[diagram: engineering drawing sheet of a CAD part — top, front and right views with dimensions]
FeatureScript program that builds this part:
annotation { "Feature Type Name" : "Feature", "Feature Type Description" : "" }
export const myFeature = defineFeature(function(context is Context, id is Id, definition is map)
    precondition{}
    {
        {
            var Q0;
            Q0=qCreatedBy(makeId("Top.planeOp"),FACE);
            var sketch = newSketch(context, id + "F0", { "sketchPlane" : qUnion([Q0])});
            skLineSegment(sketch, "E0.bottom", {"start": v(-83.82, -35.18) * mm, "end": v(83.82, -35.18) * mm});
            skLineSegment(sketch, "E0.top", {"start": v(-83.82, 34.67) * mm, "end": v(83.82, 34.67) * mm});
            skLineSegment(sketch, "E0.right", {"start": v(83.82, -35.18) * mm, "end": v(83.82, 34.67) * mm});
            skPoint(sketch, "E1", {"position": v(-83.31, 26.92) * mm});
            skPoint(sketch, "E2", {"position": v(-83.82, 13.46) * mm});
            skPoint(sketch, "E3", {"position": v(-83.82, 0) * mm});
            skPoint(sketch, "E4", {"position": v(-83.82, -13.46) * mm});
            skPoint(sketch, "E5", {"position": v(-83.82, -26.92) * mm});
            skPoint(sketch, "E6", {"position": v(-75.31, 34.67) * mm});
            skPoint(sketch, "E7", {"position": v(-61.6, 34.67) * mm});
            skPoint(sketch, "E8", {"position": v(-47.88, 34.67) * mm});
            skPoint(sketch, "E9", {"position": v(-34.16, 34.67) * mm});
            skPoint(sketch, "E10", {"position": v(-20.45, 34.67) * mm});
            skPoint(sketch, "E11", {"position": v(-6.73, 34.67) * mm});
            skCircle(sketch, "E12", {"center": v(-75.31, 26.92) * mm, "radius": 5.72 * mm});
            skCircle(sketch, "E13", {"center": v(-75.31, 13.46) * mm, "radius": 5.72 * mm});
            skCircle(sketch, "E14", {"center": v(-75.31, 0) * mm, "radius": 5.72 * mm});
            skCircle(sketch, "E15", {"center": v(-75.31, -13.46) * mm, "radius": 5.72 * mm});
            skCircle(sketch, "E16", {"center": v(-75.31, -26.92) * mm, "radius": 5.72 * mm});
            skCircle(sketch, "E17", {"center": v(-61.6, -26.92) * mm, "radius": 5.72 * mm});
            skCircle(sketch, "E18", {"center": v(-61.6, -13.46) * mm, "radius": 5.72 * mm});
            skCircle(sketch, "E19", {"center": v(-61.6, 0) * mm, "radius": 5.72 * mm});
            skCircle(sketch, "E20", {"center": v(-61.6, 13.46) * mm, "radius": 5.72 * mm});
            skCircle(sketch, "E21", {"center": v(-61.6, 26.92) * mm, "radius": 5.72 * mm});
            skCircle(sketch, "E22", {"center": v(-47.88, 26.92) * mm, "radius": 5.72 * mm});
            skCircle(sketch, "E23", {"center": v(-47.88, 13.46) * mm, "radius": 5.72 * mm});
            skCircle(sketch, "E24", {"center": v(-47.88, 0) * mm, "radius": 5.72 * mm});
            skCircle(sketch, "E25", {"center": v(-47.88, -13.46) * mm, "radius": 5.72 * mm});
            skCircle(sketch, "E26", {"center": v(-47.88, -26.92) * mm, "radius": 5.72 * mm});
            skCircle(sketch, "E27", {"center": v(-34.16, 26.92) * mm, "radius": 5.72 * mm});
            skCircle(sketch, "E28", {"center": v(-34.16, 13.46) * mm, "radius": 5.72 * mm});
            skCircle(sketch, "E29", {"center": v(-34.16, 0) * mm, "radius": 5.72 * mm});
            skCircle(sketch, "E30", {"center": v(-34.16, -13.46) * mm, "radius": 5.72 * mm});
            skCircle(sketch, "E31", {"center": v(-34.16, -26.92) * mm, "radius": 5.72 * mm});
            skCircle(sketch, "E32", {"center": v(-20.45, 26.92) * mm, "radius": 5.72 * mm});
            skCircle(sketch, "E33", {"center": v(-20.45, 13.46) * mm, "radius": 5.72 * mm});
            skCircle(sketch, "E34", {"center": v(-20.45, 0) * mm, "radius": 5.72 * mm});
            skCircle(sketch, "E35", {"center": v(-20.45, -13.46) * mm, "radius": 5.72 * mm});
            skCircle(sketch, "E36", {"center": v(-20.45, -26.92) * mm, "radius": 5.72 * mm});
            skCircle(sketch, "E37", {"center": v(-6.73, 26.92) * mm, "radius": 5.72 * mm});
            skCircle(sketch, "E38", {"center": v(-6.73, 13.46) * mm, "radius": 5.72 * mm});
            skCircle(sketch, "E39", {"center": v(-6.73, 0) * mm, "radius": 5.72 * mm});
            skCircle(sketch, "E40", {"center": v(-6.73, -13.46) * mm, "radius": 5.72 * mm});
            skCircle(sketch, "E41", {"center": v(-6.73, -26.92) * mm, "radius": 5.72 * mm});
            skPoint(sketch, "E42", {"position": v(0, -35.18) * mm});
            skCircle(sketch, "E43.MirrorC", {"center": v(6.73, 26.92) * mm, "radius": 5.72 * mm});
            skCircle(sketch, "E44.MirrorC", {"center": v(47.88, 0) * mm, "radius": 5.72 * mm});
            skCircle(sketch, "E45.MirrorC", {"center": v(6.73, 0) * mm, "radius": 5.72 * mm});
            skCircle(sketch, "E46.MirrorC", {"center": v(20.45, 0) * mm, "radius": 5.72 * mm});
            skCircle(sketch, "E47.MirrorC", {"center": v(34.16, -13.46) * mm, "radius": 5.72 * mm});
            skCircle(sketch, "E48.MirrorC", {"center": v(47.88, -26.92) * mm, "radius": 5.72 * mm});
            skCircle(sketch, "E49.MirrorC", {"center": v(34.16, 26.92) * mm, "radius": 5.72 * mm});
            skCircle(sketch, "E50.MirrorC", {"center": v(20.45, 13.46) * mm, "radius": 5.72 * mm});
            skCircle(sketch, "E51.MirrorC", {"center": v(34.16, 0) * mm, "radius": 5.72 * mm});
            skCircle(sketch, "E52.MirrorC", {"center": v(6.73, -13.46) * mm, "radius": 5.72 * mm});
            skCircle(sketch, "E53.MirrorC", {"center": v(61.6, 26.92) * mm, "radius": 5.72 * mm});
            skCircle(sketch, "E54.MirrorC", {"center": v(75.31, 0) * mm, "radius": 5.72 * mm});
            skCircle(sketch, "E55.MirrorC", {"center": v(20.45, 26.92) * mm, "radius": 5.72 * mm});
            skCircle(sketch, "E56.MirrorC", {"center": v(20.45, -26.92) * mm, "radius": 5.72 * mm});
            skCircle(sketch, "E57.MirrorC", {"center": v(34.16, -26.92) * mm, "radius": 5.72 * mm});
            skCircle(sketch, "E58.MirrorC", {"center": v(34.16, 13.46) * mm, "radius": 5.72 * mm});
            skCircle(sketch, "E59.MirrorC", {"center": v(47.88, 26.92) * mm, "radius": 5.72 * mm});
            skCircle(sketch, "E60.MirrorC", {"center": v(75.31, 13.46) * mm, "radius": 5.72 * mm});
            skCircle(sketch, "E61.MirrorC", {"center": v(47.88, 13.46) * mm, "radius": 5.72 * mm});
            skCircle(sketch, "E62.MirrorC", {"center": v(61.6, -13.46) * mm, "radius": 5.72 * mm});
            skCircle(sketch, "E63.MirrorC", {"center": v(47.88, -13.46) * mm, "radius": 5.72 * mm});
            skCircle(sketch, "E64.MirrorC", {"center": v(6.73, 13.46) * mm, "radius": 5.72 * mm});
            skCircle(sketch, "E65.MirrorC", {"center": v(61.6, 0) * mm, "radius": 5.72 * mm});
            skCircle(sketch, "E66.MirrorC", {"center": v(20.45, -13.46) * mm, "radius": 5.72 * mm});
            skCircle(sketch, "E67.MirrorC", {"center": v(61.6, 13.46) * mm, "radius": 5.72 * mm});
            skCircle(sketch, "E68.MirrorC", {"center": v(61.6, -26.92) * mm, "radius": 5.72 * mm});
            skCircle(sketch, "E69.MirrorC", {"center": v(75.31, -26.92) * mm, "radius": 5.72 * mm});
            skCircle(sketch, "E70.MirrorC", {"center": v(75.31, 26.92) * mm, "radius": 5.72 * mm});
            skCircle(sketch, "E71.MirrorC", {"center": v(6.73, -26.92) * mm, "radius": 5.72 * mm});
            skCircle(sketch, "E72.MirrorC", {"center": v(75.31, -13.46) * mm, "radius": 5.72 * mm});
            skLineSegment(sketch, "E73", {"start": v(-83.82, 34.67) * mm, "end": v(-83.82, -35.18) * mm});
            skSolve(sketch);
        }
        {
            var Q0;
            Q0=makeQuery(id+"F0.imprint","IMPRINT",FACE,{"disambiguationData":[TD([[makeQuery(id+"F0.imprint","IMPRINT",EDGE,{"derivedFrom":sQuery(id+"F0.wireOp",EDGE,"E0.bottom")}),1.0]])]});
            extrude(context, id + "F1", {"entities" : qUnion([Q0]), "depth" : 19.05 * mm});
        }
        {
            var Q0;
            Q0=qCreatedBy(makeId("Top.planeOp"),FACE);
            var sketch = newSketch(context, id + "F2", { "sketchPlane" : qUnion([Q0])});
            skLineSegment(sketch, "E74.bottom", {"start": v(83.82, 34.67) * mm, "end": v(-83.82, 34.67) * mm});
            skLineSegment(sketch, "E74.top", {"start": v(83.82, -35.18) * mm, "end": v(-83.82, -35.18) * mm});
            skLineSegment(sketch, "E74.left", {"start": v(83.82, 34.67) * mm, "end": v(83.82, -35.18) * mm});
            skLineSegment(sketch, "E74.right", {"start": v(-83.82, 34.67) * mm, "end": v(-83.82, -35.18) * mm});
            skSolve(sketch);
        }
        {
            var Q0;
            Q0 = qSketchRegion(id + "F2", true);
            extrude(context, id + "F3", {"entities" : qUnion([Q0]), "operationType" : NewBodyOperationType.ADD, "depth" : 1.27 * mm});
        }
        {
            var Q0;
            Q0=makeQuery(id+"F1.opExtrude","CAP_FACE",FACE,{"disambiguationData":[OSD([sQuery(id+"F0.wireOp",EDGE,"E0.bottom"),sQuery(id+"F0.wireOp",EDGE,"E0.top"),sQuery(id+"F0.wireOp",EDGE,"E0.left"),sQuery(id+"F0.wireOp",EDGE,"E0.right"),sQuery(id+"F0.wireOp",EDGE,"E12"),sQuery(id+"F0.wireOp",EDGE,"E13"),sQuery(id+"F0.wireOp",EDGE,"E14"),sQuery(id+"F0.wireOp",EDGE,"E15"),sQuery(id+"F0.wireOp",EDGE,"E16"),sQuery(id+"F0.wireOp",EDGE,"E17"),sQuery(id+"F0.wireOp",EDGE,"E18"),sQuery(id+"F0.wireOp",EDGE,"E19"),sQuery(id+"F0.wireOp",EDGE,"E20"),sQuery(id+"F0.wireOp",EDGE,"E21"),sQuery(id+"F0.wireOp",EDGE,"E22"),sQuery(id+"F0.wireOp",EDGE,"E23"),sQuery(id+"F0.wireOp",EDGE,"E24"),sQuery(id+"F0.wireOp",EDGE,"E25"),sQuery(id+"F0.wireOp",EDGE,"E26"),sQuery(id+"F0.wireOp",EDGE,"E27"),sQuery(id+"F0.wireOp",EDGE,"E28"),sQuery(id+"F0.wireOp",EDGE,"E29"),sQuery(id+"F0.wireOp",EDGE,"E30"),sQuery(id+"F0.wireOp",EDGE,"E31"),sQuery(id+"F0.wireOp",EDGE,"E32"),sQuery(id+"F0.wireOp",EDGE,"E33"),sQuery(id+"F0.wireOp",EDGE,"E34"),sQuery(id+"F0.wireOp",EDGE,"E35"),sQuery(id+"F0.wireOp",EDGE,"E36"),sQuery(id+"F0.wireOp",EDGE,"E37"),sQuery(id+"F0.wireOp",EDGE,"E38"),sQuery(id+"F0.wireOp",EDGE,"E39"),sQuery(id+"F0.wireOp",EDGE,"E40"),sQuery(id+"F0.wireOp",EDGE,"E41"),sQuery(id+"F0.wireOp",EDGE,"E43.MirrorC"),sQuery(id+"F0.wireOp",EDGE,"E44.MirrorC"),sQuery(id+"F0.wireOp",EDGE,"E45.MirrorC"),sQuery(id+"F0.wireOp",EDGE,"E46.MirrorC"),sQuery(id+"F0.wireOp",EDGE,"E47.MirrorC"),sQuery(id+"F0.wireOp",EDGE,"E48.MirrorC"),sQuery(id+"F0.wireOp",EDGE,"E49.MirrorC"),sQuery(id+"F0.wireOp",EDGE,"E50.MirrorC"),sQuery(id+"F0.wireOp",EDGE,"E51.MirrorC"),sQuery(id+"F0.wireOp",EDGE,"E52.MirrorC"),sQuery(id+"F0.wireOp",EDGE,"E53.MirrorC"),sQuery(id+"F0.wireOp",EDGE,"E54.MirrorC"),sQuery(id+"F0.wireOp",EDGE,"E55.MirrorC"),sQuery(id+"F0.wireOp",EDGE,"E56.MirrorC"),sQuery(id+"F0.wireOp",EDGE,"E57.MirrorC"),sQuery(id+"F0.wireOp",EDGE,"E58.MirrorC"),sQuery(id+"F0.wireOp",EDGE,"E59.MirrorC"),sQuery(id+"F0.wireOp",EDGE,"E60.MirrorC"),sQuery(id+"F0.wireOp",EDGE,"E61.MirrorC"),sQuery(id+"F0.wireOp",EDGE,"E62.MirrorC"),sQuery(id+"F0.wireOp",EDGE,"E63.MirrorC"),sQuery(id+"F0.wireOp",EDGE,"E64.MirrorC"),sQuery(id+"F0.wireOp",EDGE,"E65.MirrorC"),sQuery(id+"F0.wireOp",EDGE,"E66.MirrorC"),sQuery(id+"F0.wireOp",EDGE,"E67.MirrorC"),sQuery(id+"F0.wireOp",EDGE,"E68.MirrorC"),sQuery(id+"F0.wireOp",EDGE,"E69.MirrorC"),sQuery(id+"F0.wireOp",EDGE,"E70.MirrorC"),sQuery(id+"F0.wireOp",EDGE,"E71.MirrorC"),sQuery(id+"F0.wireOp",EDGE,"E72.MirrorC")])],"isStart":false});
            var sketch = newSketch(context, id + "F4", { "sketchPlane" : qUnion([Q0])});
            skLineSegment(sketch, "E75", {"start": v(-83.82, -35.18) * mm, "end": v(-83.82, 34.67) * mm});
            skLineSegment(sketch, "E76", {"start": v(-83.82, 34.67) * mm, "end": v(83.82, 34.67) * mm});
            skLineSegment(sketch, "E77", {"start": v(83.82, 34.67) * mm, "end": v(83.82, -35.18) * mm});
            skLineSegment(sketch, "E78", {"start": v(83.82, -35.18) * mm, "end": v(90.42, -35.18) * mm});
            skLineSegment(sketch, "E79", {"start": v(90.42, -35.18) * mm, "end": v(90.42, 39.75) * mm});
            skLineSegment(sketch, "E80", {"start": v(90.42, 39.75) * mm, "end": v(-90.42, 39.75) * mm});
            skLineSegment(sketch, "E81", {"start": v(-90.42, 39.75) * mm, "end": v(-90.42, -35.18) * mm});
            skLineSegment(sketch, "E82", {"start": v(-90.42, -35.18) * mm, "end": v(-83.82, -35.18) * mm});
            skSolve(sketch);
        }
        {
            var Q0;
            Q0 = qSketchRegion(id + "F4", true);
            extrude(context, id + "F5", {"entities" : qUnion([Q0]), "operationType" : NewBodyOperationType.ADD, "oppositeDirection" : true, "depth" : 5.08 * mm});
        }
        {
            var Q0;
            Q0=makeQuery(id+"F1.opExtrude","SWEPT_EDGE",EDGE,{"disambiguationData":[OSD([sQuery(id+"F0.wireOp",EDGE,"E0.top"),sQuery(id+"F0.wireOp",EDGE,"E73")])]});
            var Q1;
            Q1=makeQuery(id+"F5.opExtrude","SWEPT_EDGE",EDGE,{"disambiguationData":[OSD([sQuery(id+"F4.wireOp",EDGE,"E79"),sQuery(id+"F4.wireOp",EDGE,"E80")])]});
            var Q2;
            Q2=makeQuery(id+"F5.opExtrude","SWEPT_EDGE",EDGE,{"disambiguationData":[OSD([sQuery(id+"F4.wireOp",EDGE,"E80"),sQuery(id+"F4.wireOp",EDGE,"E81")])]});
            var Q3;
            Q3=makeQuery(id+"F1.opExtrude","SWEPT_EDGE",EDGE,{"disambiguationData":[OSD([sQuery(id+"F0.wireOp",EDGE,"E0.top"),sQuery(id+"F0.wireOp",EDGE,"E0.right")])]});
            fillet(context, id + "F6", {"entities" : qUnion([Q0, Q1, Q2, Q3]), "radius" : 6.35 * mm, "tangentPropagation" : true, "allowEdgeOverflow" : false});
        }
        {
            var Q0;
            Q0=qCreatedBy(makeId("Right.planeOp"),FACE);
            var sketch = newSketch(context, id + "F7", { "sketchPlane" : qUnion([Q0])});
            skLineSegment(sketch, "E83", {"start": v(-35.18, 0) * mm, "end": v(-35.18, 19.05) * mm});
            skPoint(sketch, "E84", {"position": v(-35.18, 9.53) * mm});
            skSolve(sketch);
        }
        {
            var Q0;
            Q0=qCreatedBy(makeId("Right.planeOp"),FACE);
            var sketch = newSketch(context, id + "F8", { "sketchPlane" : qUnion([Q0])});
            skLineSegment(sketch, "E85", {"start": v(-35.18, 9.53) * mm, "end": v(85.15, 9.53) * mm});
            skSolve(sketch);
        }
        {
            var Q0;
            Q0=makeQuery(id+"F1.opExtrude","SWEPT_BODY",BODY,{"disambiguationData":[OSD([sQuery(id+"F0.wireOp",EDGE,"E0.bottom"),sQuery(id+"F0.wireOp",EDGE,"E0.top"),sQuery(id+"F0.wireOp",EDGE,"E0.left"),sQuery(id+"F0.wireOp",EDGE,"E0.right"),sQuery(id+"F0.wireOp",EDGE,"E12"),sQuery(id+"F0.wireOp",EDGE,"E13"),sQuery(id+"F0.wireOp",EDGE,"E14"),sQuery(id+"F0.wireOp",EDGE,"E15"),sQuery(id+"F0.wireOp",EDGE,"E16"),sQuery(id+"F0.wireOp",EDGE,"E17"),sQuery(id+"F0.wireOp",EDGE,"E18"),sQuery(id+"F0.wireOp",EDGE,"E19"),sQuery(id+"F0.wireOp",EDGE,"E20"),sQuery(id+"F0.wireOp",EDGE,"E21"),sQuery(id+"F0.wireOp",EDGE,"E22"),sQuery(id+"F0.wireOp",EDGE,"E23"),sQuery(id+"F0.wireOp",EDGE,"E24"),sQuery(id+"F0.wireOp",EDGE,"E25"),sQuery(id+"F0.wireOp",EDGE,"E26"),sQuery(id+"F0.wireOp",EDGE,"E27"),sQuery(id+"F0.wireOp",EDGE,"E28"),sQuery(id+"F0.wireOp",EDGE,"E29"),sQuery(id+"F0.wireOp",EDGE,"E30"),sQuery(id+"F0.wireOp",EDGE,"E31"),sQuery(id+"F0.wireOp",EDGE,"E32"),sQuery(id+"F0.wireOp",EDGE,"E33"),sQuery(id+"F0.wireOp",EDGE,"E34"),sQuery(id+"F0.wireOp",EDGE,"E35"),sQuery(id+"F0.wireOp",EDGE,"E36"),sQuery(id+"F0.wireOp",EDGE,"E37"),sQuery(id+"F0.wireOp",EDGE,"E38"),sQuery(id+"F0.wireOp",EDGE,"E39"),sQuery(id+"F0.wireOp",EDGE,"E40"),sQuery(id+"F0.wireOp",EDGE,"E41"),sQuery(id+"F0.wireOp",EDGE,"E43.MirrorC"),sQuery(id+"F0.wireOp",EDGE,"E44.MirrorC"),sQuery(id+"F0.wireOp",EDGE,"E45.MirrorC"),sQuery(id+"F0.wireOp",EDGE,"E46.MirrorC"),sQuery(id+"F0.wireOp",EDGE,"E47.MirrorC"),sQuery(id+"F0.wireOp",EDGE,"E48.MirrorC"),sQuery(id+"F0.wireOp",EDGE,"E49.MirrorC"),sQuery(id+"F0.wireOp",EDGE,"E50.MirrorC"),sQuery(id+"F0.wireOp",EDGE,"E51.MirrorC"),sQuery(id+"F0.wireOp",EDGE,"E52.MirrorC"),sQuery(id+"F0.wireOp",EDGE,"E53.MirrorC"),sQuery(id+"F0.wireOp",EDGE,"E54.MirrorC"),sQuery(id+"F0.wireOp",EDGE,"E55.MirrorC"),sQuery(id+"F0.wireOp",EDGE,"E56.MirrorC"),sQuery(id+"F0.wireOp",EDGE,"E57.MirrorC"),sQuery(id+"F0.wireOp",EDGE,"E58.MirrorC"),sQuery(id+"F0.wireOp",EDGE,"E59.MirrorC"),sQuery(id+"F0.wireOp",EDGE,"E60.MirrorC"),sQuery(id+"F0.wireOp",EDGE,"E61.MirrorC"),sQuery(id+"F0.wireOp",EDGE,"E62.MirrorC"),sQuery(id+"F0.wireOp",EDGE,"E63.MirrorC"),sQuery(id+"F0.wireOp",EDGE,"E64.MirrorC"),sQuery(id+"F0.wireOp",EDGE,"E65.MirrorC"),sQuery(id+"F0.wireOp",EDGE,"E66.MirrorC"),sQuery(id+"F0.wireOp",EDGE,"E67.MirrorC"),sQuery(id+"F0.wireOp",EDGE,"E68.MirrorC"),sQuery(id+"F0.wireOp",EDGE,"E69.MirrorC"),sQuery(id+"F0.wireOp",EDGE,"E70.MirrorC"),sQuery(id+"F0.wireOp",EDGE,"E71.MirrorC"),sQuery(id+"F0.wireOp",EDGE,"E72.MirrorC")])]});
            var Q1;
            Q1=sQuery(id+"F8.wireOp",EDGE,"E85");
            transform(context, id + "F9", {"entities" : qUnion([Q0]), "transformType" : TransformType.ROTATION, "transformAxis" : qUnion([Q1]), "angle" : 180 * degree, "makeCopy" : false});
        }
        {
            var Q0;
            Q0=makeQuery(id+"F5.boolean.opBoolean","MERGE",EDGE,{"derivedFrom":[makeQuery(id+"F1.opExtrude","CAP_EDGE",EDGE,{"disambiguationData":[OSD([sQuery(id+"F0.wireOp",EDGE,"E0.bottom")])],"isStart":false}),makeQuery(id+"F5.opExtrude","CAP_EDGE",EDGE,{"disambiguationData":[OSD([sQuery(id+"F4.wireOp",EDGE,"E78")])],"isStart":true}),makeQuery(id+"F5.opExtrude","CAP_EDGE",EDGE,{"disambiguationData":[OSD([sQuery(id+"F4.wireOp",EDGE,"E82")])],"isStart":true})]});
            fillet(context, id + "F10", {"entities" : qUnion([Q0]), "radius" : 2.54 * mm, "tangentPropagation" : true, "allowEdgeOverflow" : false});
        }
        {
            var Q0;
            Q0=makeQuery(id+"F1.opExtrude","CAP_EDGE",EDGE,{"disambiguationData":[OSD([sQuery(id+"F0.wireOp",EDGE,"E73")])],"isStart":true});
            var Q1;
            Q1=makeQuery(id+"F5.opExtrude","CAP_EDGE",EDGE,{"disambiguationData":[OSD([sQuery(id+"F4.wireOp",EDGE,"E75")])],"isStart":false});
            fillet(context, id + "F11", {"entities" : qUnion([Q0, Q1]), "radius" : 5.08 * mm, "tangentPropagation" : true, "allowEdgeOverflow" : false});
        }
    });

________________________

Transcribe the rows verbatim, beginning with their first line and stopping after the line that contains "v(-75.31, 26.92) *", which is included.

OUTPUT FOR THIS EXERCISE:
[diagram: engineering drawing sheet of a CAD part — top, front and right views with dimensions]
FeatureScript program that builds this part:
annotation { "Feature Type Name" : "Feature", "Feature Type Description" : "" }
export const myFeature = defineFeature(function(context is Context, id is Id, definition is map)
    precondition{}
    {
        {
            var Q0;
            Q0=qCreatedBy(makeId("Top.planeOp"),FACE);
            var sketch = newSketch(context, id + "F0", { "sketchPlane" : qUnion([Q0])});
            skLineSegment(sketch, "E0.bottom", {"start": v(-83.82, -35.18) * mm, "end": v(83.82, -35.18) * mm});
            skLineSegment(sketch, "E0.top", {"start": v(-83.82, 34.67) * mm, "end": v(83.82, 34.67) * mm});
            skLineSegment(sketch, "E0.right", {"start": v(83.82, -35.18) * mm, "end": v(83.82, 34.67) * mm});
            skPoint(sketch, "E1", {"position": v(-83.31, 26.92) * mm});
            skPoint(sketch, "E2", {"position": v(-83.82, 13.46) * mm});
            skPoint(sketch, "E3", {"position": v(-83.82, 0) * mm});
            skPoint(sketch, "E4", {"position": v(-83.82, -13.46) * mm});
            skPoint(sketch, "E5", {"position": v(-83.82, -26.92) * mm});
            skPoint(sketch, "E6", {"position": v(-75.31, 34.67) * mm});
            skPoint(sketch, "E7", {"position": v(-61.6, 34.67) * mm});
            skPoint(sketch, "E8", {"position": v(-47.88, 34.67) * mm});
            skPoint(sketch, "E9", {"position": v(-34.16, 34.67) * mm});
            skPoint(sketch, "E10", {"position": v(-20.45, 34.67) * mm});
            skPoint(sketch, "E11", {"position": v(-6.73, 34.67) * mm});
            skCircle(sketch, "E12", {"center": v(-75.31, 26.92) * mm, "radius": 5.72 * mm});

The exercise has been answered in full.